__Exercise data__.
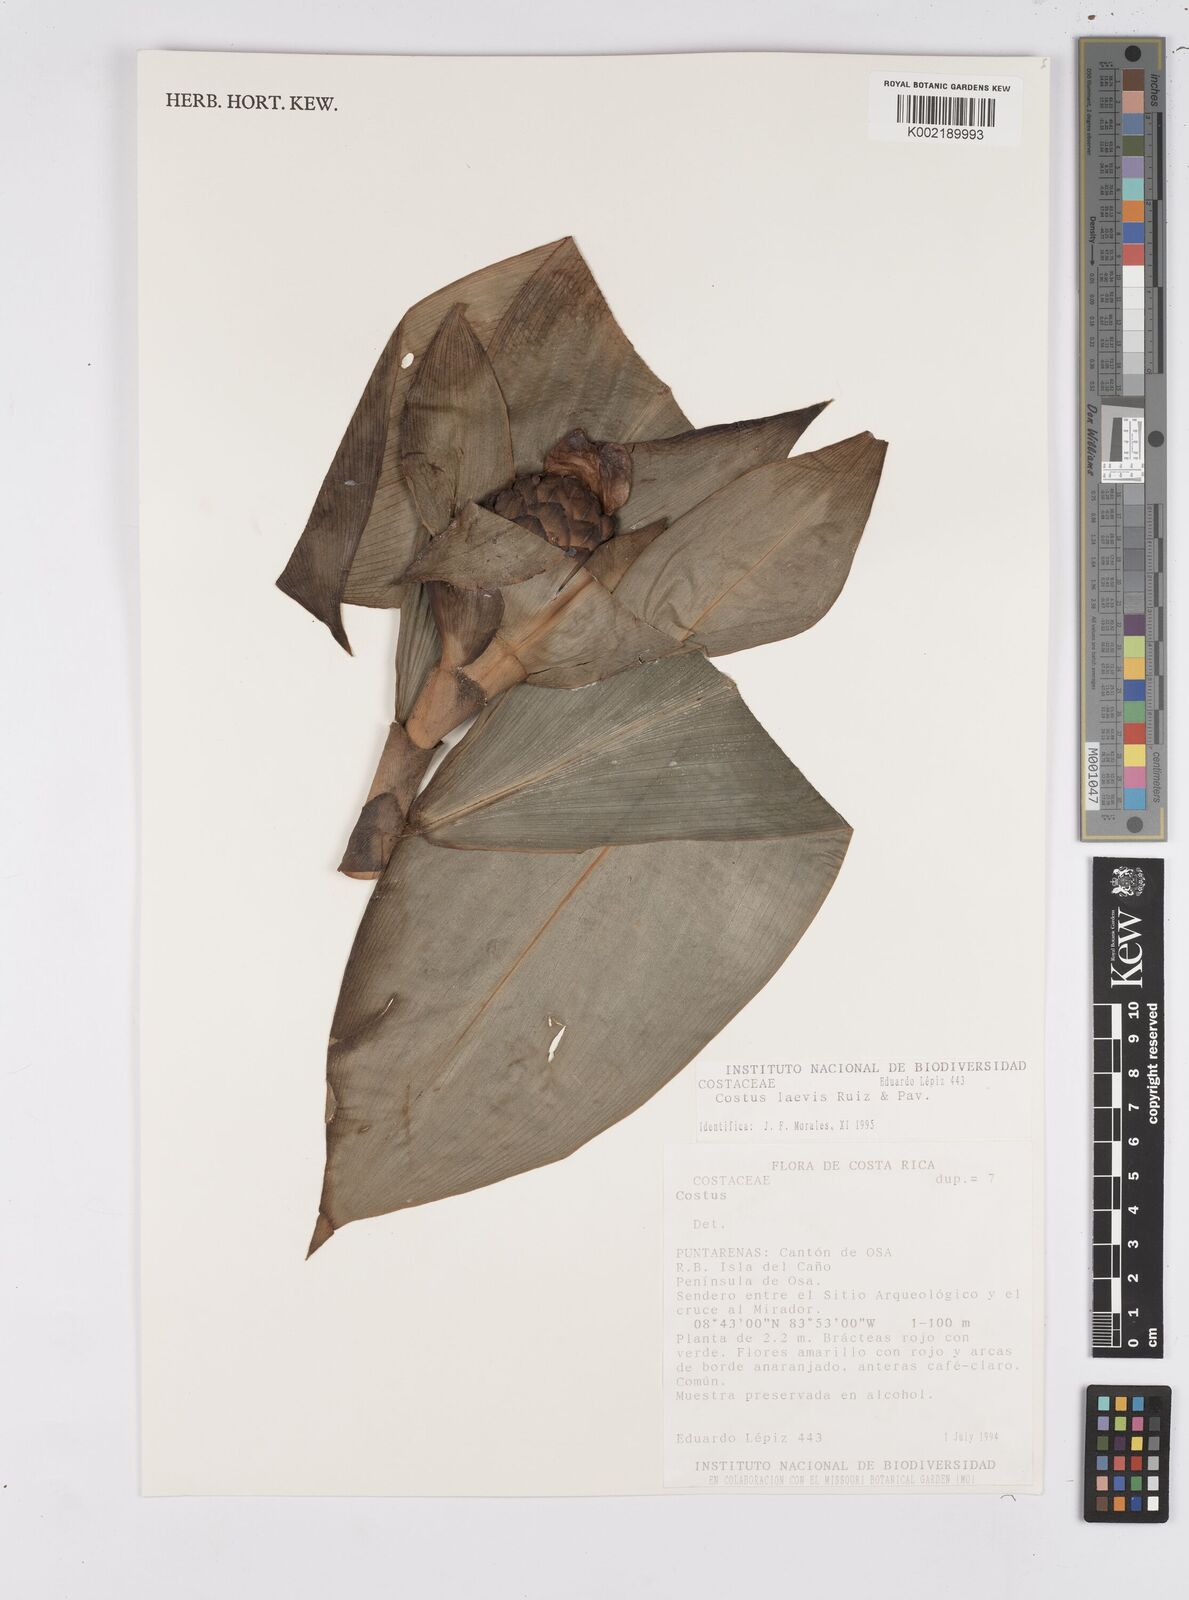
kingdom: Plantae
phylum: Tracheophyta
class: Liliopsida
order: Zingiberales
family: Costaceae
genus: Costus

--

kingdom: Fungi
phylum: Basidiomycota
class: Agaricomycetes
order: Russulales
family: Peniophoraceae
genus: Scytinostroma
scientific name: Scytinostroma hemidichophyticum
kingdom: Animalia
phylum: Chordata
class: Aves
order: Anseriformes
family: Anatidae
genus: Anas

__What needs to be done__. Please repeat the stretch of records from the line containing "order: Russulales" through the line containing "genus: Anas", renaming "scientific name" to "species" and leaving everything else unchanged. Give only those lines.

__Solution to this exercise__.
order: Russulales
family: Peniophoraceae
genus: Scytinostroma
species: Scytinostroma hemidichophyticum
kingdom: Animalia
phylum: Chordata
class: Aves
order: Anseriformes
family: Anatidae
genus: Anas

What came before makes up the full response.